Intanto, come ha sottolineato il consigliere di Castelvetrano, Francesco Sammartano, ci sono agricoltori che non ricevono una goccia d’acqua da sei anni e, come ha detto Francesco Marino della Consulta Agricola Spontanea, “l’annata è compromessa, con una produzione inferiore del 40% rispetto all’anno corso”.

 

E le colpe?

Secondo Safina sono del Governo nazionale, vero convitato di pietra in questa vicenda, che dovrebbe intervenire.
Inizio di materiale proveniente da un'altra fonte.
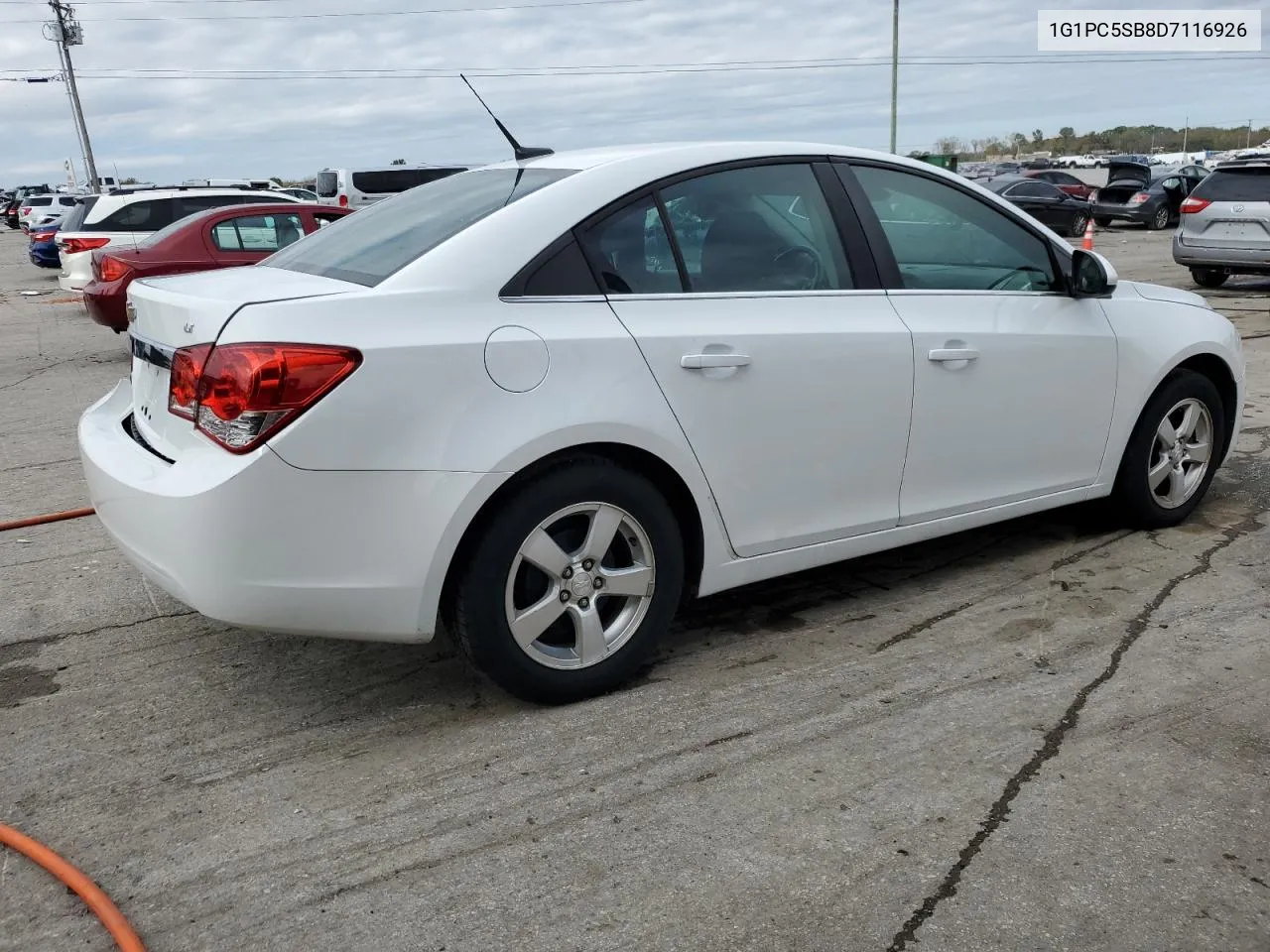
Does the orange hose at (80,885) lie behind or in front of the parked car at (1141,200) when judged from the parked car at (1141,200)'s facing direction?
behind

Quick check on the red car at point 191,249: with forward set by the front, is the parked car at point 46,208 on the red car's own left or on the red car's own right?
on the red car's own left

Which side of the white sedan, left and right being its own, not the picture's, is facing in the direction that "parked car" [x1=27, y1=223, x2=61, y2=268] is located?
left

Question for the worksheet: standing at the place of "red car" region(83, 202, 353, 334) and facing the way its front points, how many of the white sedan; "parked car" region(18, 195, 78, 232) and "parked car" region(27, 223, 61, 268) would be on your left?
2

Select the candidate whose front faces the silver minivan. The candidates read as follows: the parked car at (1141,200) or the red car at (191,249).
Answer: the red car

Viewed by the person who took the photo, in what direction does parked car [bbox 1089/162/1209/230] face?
facing away from the viewer and to the right of the viewer

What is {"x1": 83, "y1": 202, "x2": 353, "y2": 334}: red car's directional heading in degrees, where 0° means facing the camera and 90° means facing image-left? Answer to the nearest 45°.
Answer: approximately 270°

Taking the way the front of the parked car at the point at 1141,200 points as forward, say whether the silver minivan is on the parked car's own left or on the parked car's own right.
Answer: on the parked car's own right

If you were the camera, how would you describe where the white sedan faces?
facing away from the viewer and to the right of the viewer

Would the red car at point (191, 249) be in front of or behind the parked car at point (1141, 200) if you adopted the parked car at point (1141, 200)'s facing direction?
behind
Secondo Bica, invece, le responsabilità sarebbero anche locali, nel senso che una migliore gestione dell’idropotabile, comporterebbe indirettamente una maggiore destinazione d’acqua per l’agricoltura.

Per Turano invece non serve stabilire di chi siano le colpe. Ci sono per esempio delle pompe che non funzionano in contrada Zangara, che se avessero funzionato avrebbero garantito un 50% di irrigazione in più. Non ne ha parlato nessuno.

 

Ma che fare da qui  a marzo/aprile? – si è chiesto il sindaco di Campobello, Giuseppe Castiglione – senza polemiche inutili, quali interventi a breve termine possono essere previsti?”.

Per Bica, nell’immediato, si potranno utilizzare le acque reflue del  depuratore di Castelvetrano, che sarà sostenuta dalla Regione Siciliana per tutto  il primo anno. E la riattivazione dei pozzi grazie ai finanziamenti regionali: Castelvetrano ne ha già beneficiato per un pozzo. Che sarà anche per l’idropotabile, ma comporterà più acqua per l’agricoltura.

Anche il sindaco Giovanni Lentini ha messo l’accento sull’uso irriguo delle acque reflue, specificando che l’acqua depurata proveniente dalla struttura di via Errante Vecchia “raggiungerebbe i 3 milioni e 750 mila metri cubi, contro i 2 milioni di metri cubi della diga Delia. Senza contare che tra due anni si aggiungerebbero anche i  reflui provenienti da Triscina. Mentre nel futuro occorrerebbe investire nelle nuove tecnologie, in modo da consumare meno acqua”.

Anche Turano ha fornito un suggerimento: “Occorre fare una scaletta delle cose che si possono fare a breve, medio e lungo termine. Un elenco delle criticità in un documento da consegnare al governo regionale e al governo nazionale. E ci rivediamo tra tre mesi”.